# 2 year old vizsla started pooing/weeing in house at night - Help!



## littlecrab (Jun 6, 2010)

My 2 year old vizsla bitch has started pooing/peeing in the kitchen over night - either one or both - having been totally clean since a little puppy. She is eating/drinking well - fit and healthy - however until about a month ago - she had the constant companionship of another dog (our 13 year old lab bitch has just been put to sleep ) - so we are wondering if this is a stress thing - ie she doesn't like being on her own at night - the lab was very mothering to her?...
Anyone had this kind of problem before - or got any ideas on how to deal with it? - We are thinking about putting her back in a crate to try and break the cycle - at the moment -she just has her bed and the run of the kitchen at night.


----------



## texasred (Jan 29, 2012)

Seems very likely that she is missing her best bud. I would have her checked by the vet and if nothing is wrong crate her at night.
Maybe a new friend would help with the stress.


----------



## Toots1203 (Nov 9, 2020)

littlecrab said:


> My 2 year old vizsla bitch has started pooing/peeing in the kitchen over night - either one or both - having been totally clean since a little puppy. She is eating/drinking well - fit and healthy - however until about a month ago - she had the constant companionship of another dog (our 13 year old lab bitch has just been put to sleep ) - so we are wondering if this is a stress thing - ie she doesn't like being on her own at night - the lab was very mothering to her?...
> Anyone had this kind of problem before - or got any ideas on how to deal with it? - We are thinking about putting her back in a crate to try and break the cycle - at the moment -she just has her bed and the run of the kitchen at night.



Hello,

Did this get any better for you? Do you have any advice? We have 1 year old Viz who is fully house trained and sleeps in a crate and doesn't have any accidents in the crate. We've tried on a few occasions since she was about 6 months old to let her have the crate open and have run of the kitchen but she will more often than not do a big pee and poo during the night. 
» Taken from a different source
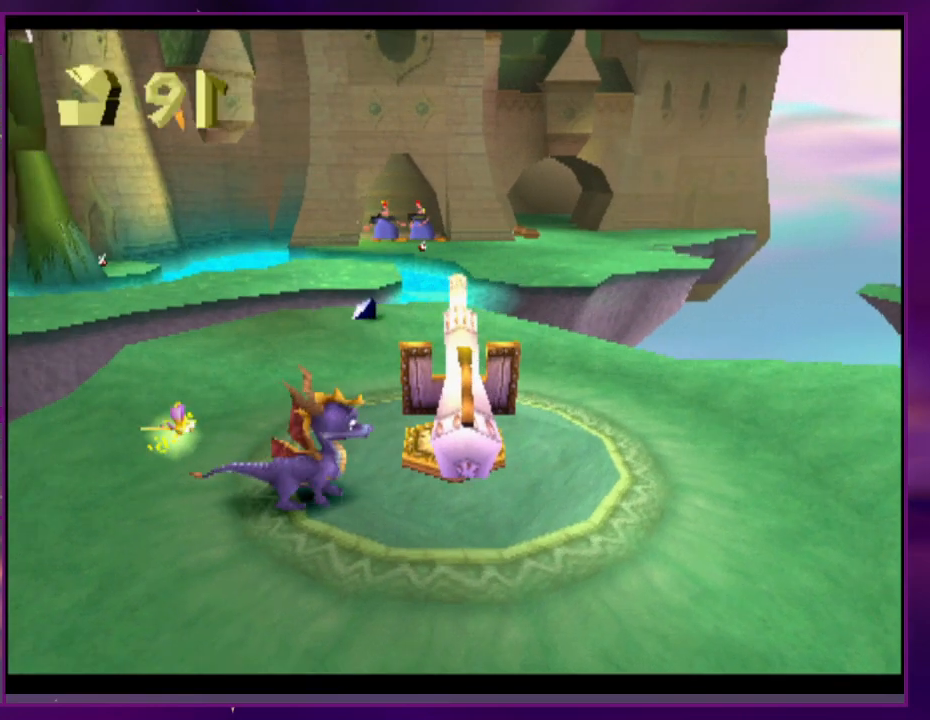
{"buttons": [], "events": [[100, "DPAD_RIGHT", "up"], [267, "CIRCLE", "down"], [400, "CIRCLE", "up"]]}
We don't know how to train this out of her because we're asleep at the time, she clearly thinks it's ok to do this at night. 
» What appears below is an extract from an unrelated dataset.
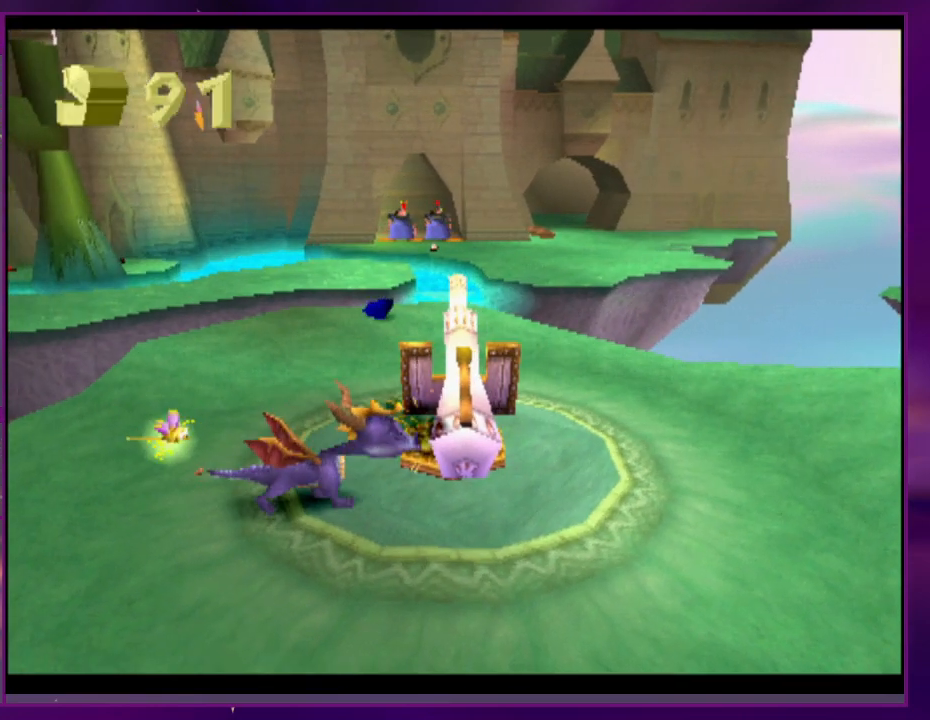
{"buttons": ["DPAD_RIGHT"], "events": [[167, "DPAD_RIGHT", "down"]]}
I don't know if it's just that she's not ready to leave the crate, but I thought the crate was supposed to teach them to hold their pee/poo until the morning - which she does when in the crate. 

She's also started to only want to go to the toilet when on walks, so am thinking I might take her for a quick walk just before bed to get her wees our before the nighttime. 

Thanks 
Josie


----------